Task requirements
Which lines of the data below hold "κατά"? Copy each of them.

[Dataset excerpts]

§

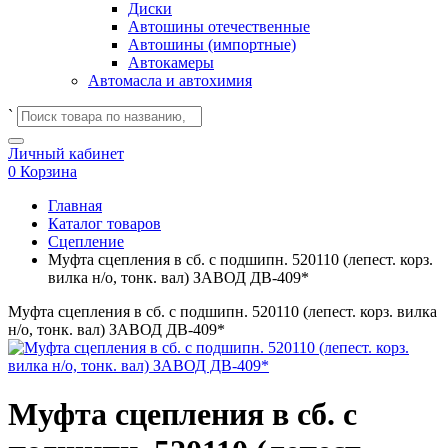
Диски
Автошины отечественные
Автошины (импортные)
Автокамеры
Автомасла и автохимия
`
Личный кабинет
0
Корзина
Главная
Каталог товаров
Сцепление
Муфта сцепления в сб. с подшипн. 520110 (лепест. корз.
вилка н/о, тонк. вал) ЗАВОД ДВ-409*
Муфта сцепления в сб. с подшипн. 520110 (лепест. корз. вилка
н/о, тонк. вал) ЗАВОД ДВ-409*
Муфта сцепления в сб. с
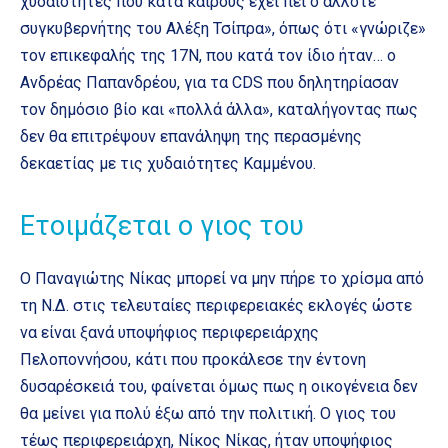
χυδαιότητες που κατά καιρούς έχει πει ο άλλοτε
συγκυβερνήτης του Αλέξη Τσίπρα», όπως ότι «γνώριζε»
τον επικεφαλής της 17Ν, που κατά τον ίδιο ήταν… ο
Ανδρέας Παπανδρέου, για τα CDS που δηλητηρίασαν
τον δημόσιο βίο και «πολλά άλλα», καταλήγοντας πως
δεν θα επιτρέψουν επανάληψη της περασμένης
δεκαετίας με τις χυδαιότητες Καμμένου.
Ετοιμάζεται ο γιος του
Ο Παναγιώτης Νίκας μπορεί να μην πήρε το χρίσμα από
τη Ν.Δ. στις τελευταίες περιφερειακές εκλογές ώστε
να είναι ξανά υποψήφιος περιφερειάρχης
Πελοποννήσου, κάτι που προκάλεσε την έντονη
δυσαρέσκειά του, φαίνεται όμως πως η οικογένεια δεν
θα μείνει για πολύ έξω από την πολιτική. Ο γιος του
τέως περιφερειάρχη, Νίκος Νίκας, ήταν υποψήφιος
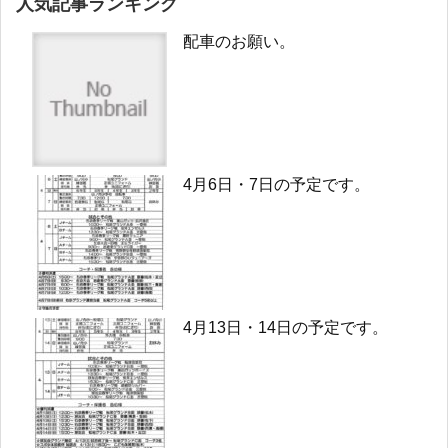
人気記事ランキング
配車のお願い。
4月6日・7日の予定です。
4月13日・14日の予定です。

§

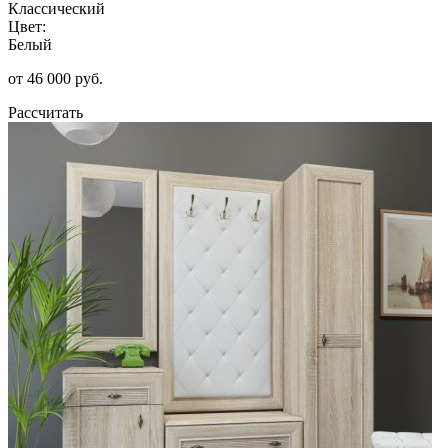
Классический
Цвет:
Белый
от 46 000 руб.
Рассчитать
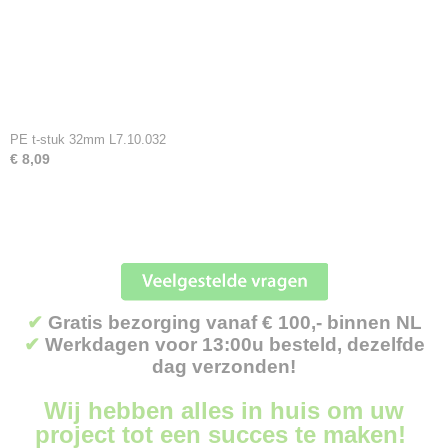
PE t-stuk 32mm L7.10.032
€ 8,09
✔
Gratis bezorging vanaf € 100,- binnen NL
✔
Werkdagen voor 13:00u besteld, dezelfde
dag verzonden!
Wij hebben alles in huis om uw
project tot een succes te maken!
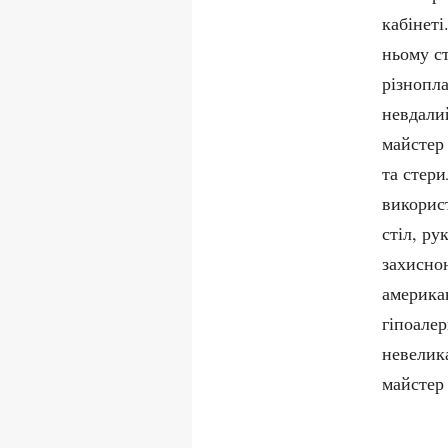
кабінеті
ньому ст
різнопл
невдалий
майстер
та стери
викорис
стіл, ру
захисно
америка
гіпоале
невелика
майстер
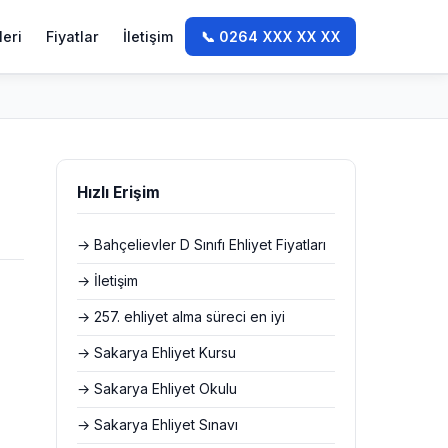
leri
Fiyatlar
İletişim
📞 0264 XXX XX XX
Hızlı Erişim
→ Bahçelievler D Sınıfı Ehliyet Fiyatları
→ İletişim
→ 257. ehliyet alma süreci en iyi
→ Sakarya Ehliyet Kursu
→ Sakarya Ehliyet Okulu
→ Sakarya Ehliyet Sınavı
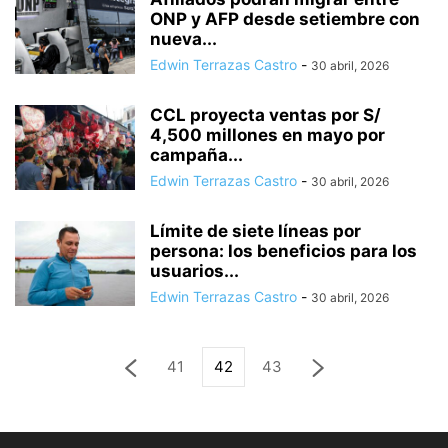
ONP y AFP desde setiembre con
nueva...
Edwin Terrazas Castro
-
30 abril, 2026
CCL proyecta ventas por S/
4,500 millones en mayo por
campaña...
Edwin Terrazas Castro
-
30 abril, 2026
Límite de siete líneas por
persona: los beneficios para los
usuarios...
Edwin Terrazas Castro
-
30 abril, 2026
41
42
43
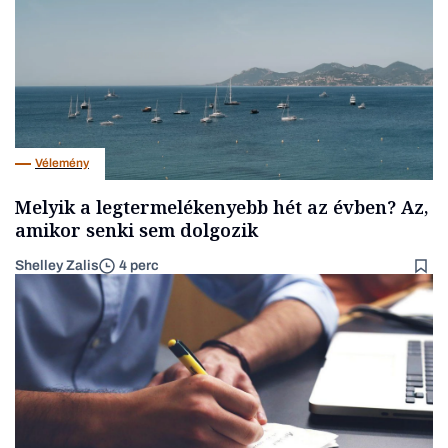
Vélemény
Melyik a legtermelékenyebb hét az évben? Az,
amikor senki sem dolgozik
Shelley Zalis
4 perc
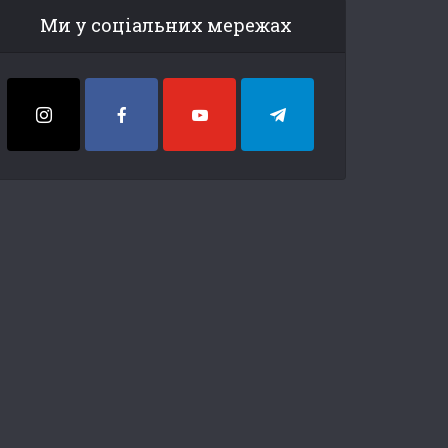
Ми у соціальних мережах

§

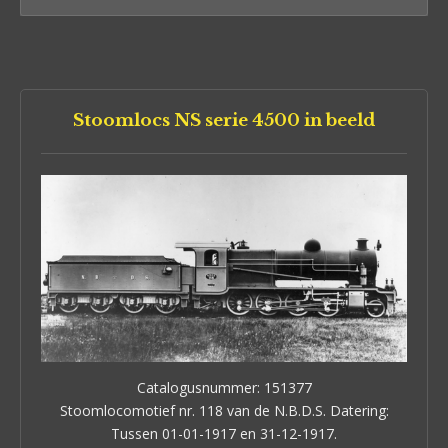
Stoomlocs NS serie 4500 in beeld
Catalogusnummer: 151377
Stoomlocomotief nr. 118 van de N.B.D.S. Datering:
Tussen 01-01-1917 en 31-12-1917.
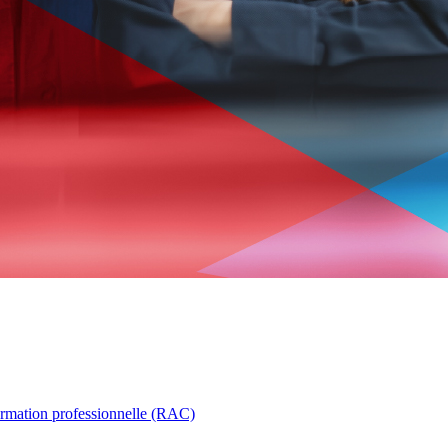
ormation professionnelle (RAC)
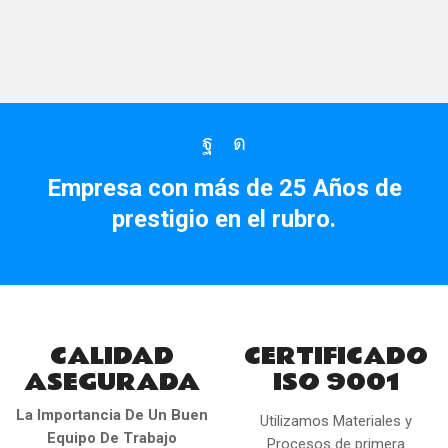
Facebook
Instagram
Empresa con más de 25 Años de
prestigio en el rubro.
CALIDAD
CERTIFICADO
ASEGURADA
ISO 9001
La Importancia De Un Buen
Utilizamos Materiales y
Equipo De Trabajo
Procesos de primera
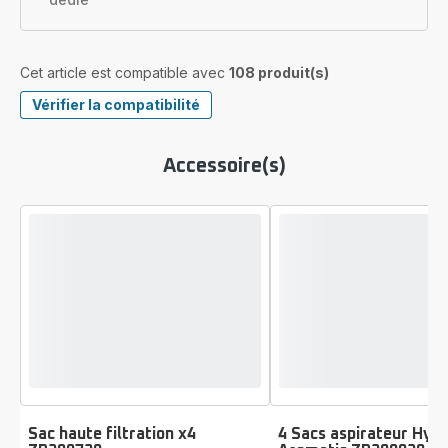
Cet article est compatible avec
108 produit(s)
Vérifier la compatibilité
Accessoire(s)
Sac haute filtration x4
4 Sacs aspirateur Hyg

§

The answer
χυδαιότητες που κατά καιρούς έχει πει ο άλλοτε
τον επικεφαλής της 17Ν, που κατά τον ίδιο ήταν… ο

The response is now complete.